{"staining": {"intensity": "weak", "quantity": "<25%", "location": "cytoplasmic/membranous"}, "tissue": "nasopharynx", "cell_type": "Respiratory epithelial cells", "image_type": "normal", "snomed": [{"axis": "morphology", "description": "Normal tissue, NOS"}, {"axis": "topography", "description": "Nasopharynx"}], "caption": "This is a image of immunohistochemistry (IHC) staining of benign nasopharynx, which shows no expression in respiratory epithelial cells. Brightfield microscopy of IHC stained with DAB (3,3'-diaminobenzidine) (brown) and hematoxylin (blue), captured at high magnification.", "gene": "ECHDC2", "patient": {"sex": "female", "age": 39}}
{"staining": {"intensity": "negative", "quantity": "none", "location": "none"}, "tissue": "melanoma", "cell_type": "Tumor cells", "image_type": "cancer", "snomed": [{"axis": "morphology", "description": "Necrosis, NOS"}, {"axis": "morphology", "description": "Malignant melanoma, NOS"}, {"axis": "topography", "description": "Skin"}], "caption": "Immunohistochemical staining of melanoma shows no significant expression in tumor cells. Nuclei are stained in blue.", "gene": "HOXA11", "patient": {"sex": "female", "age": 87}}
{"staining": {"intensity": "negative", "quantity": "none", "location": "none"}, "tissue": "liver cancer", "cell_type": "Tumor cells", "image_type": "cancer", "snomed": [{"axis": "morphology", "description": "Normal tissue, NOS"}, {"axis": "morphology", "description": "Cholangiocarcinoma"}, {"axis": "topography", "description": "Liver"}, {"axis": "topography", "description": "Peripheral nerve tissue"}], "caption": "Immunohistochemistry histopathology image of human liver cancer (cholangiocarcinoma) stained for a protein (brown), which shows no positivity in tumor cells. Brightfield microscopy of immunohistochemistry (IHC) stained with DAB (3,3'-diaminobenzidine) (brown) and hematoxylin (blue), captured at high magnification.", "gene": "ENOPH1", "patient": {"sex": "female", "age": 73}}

★ ★ ★ ★ ★ ★ ★

Your goal » Each line from the top of the listing down to and including the one containing "staining of melanoma" should be transcribed exactly; nothing else is to be output.

Result of the exercise »
{"staining": {"intensity": "weak", "quantity": "<25%", "location": "cytoplasmic/membranous"}, "tissue": "nasopharynx", "cell_type": "Respiratory epithelial cells", "image_type": "normal", "snomed": [{"axis": "morphology", "description": "Normal tissue, NOS"}, {"axis": "topography", "description": "Nasopharynx"}], "caption": "This is a image of immunohistochemistry (IHC) staining of benign nasopharynx, which shows no expression in respiratory epithelial cells. Brightfield microscopy of IHC stained with DAB (3,3'-diaminobenzidine) (brown) and hematoxylin (blue), captured at high magnification.", "gene": "ECHDC2", "patient": {"sex": "female", "age": 39}}
{"staining": {"intensity": "negative", "quantity": "none", "location": "none"}, "tissue": "melanoma", "cell_type": "Tumor cells", "image_type": "cancer", "snomed": [{"axis": "morphology", "description": "Necrosis, NOS"}, {"axis": "morphology", "description": "Malignant melanoma, NOS"}, {"axis": "topography", "description": "Skin"}], "caption": "Immunohistochemical staining of melanoma shows no significant expression in tumor cells. Nuclei are stained in blue.", "gene": "HOXA11", "patient": {"sex": "female", "age": 87}}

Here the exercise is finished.